**TASK DESCRIPTION**
Transcribe the part of the entries that opens with the line containing "Hà Nội đề xuất phát huy cơ chế đặc thù" and closes with the line containing "间所得的财产以及婚前财产归各自所有、共同所", including both of those lines and copying every line verbatim. Leave the pictures out of your answer.

******************************

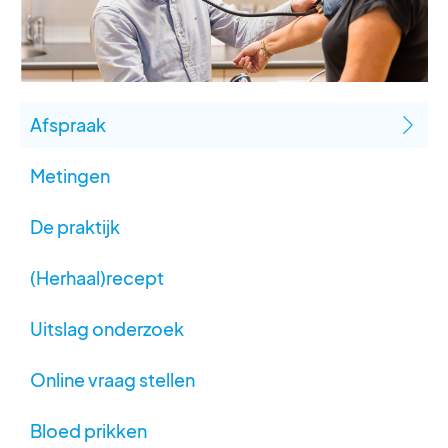
Afspraak
Metingen
De praktijk
(Herhaal)recept
Uitslag onderzoek
Online vraag stellen
Bloed prikken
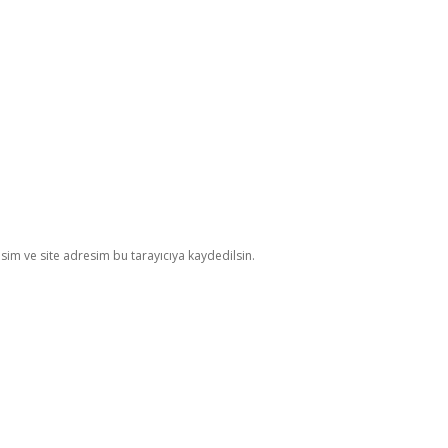
im ve site adresim bu tarayıcıya kaydedilsin.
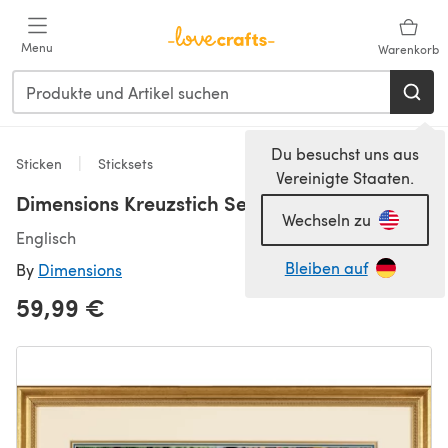
Zum Hauptinhalt springen
Menu
Warenkorb
Du besuchst uns aus
Sticken
Sticksets
Vereinigte Staaten.
Dimensions Kreuzstich Set Markt in Paris
Wechseln zu
Englisch
Bleiben auf
By
Dimensions
59,99 €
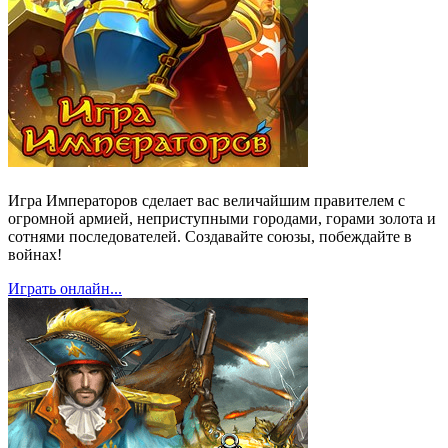
Игра Императоров сделает вас величайшим правителем с
огромной армией, неприступными городами, горами золота и
сотнями последователей. Создавайте союзы, побеждайте в
войнах!
Играть онлайн...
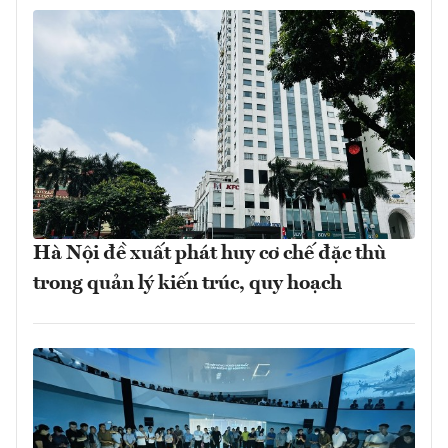
Hà Nội đề xuất phát huy cơ chế đặc thù
trong quản lý kiến trúc, quy hoạch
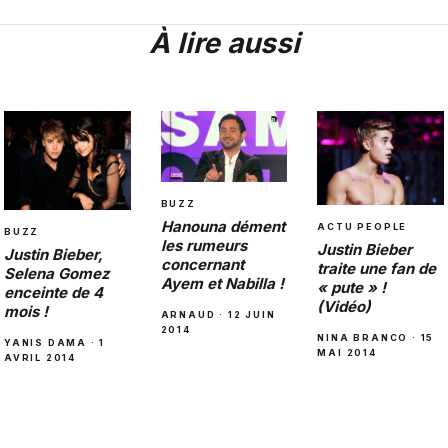
À lire aussi
BUZZ
Hanouna dément
ACTU PEOPLE
BUZZ
les rumeurs
Justin Bieber
Justin Bieber,
concernant
traite une fan de
Selena Gomez
Ayem et Nabilla !
« pute » !
enceinte de 4
(Vidéo)
mois !
ARNAUD · 12 JUIN
2014
NINA BRANCO · 15
YANIS DAMA · 1
MAI 2014
AVRIL 2014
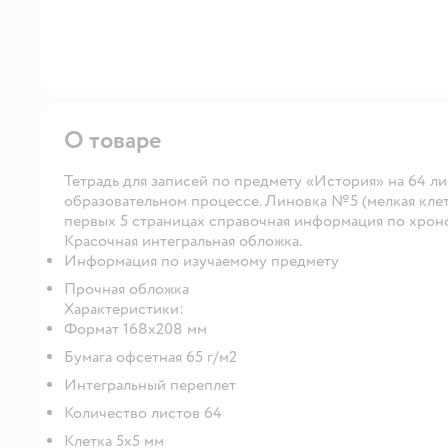
О товаре
Тетрадь для записей по предмету «История» на 64 ли
образовательном процессе. Линовка №5 (мелкая клетк
первых 5 страницах справочная информация по хрон
Красочная интегральная обложка.
Информация по изучаемому предмету
Прочная обложка
Характеристики:
Формат 168х208 мм
Бумага офсетная 65 г/м2
Интегральный переплет
Количество листов 64
Клетка 5х5 мм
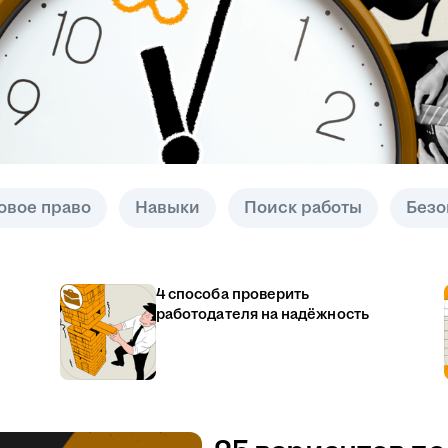
овое право
Навыки
Поиск работы
Безо
4 способа проверить
работодателя на надёжность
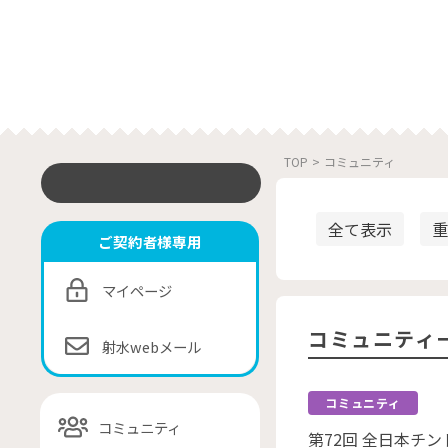
TOP
>
コミュニティ
全て表示
重
ご契約者様専用
マイページ
コミュニティ
射水webメール
コミュニティ
コミュニティ
第72回 全日本チ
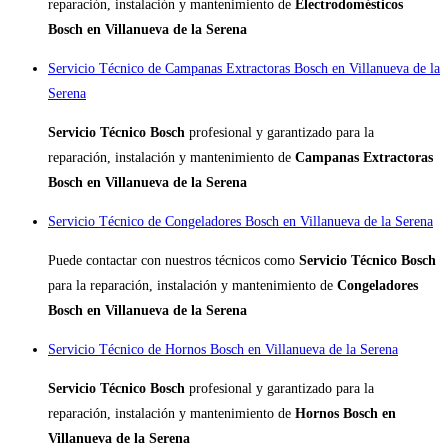
reparación, instalación y mantenimiento de
Electrodomésticos
Bosch en Villanueva de la Serena
Servicio Técnico de Campanas Extractoras Bosch en Villanueva de la
Serena
Servicio Técnico Bosch
profesional y garantizado para la
reparación, instalación y mantenimiento de
Campanas Extractoras
Bosch en Villanueva de la Serena
Servicio Técnico de Congeladores Bosch en Villanueva de la Serena
Puede contactar con nuestros técnicos como
Servicio Técnico Bosch
para la reparación, instalación y mantenimiento de
Congeladores
Bosch en Villanueva de la Serena
Servicio Técnico de Hornos Bosch en Villanueva de la Serena
Servicio Técnico Bosch
profesional y garantizado para la
reparación, instalación y mantenimiento de
Hornos Bosch en
Villanueva de la Serena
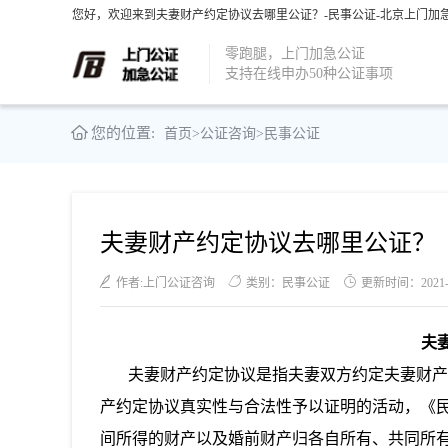
您好，欢迎来到夫妻财产约定协议去哪里公证？-民事公证-北京上门加急
零跑腿，上门加急公证
支持在线申办50种公证事项
您的位置:
首页
>
公证咨询
>
民事公证
夫妻财产约定协议去哪里公证？
作者:上门公证咨询
类别：民事公证
更新时间：2021-06
夫
夫妻财产约定协议是指夫妻双方约定夫妻财产归
产约定协议真实性与合法性予以证明的活动，《
间所得的财产以及婚前财产归各自所有、共同所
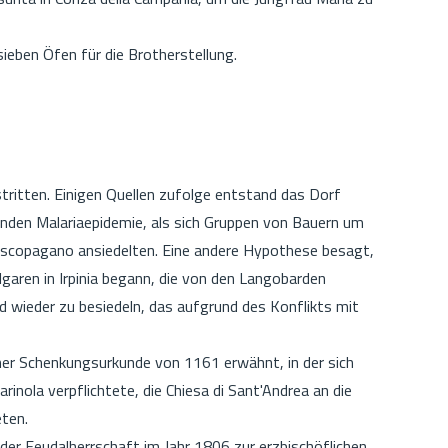
sieben Öfen für die Brotherstellung.
tritten. Einigen Quellen zufolge entstand das Dorf
nden Malariaepidemie, als sich Gruppen von Bauern um
escopagano ansiedelten. Eine andere Hypothese besagt,
lgaren in Irpinia begann, die von den Langobarden
d wieder zu besiedeln, das aufgrund des Konflikts mit
ner Schenkungsurkunde von 1161 erwähnt, in der sich
inola verpflichtete, die Chiesa di Sant'Andrea an die
eten.
der Feudalherrschaft im Jahr 1806 zur erzbischöflichen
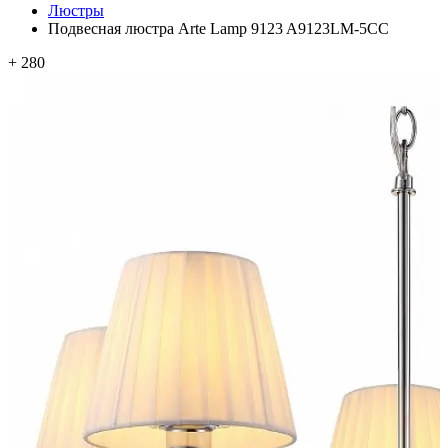
Люстры
Подвесная люстра Arte Lamp 9123 A9123LM-5CC
+ 280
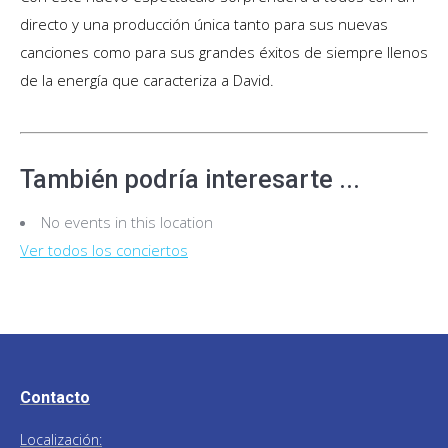
directo y una producción única tanto para sus nuevas
canciones como para sus grandes éxitos de siempre llenos
de la energía que caracteriza a David.
También podría interesarte ...
No events in this location
Ver todos los conciertos
Contacto
Localización:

******************************

**EXERCISE OUTPUT**
Hà Nội đề xuất phát huy cơ chế đặc thù
trong quản lý kiến trúc, quy hoạch
À lire aussi
BUZZ
Hanouna dément
ACTU PEOPLE
BUZZ
les rumeurs
Justin Bieber
Justin Bieber,
concernant
traite une fan de
Selena Gomez
Ayem et Nabilla !
« pute » !
enceinte de 4
(Vidéo)
mois !
ARNAUD · 12 JUIN
2014
NINA BRANCO · 15
YANIS DAMA · 1
MAI 2014
AVRIL 2014
О товаре
Тетрадь для записей по предмету «История» на 64 ли
образовательном процессе. Линовка №5 (мелкая клетк
первых 5 страницах справочная информация по хрон
Красочная интегральная обложка.
Информация по изучаемому предмету
Прочная обложка
Характеристики:
Формат 168х208 мм
Бумага офсетная 65 г/м2
Интегральный переплет
Количество листов 64
Клетка 5х5 мм
овое право
Навыки
Поиск работы
Безо
4 способа проверить
работодателя на надёжность
TOP
>
コミュニティ
全て表示
重
ご契約者様専用
マイページ
コミュニティ
射水webメール
コミュニティ
コミュニティ
第72回 全日本チ
reparación, instalación y mantenimiento de
Electrodomésticos
Bosch en Villanueva de la Serena
Servicio Técnico de Campanas Extractoras Bosch en Villanueva de la
Serena
Servicio Técnico Bosch
profesional y garantizado para la
reparación, instalación y mantenimiento de
Campanas Extractoras
Bosch en Villanueva de la Serena
Servicio Técnico de Congeladores Bosch en Villanueva de la Serena
Puede contactar con nuestros técnicos como
Servicio Técnico Bosch
para la reparación, instalación y mantenimiento de
Congeladores
Bosch en Villanueva de la Serena
Servicio Técnico de Hornos Bosch en Villanueva de la Serena
Servicio Técnico Bosch
profesional y garantizado para la
reparación, instalación y mantenimiento de
Hornos Bosch en
Villanueva de la Serena
您好，欢迎来到夫妻财产约定协议去哪里公证？-民事公证-北京上门加急
零跑腿，上门加急公证
支持在线申办50种公证事项
您的位置:
首页
>
公证咨询
>
民事公证
夫妻财产约定协议去哪里公证？
作者:上门公证咨询
类别：民事公证
更新时间：2021-06
夫
夫妻财产约定协议是指夫妻双方约定夫妻财产归
产约定协议真实性与合法性予以证明的活动，《
间所得的财产以及婚前财产归各自所有、共同所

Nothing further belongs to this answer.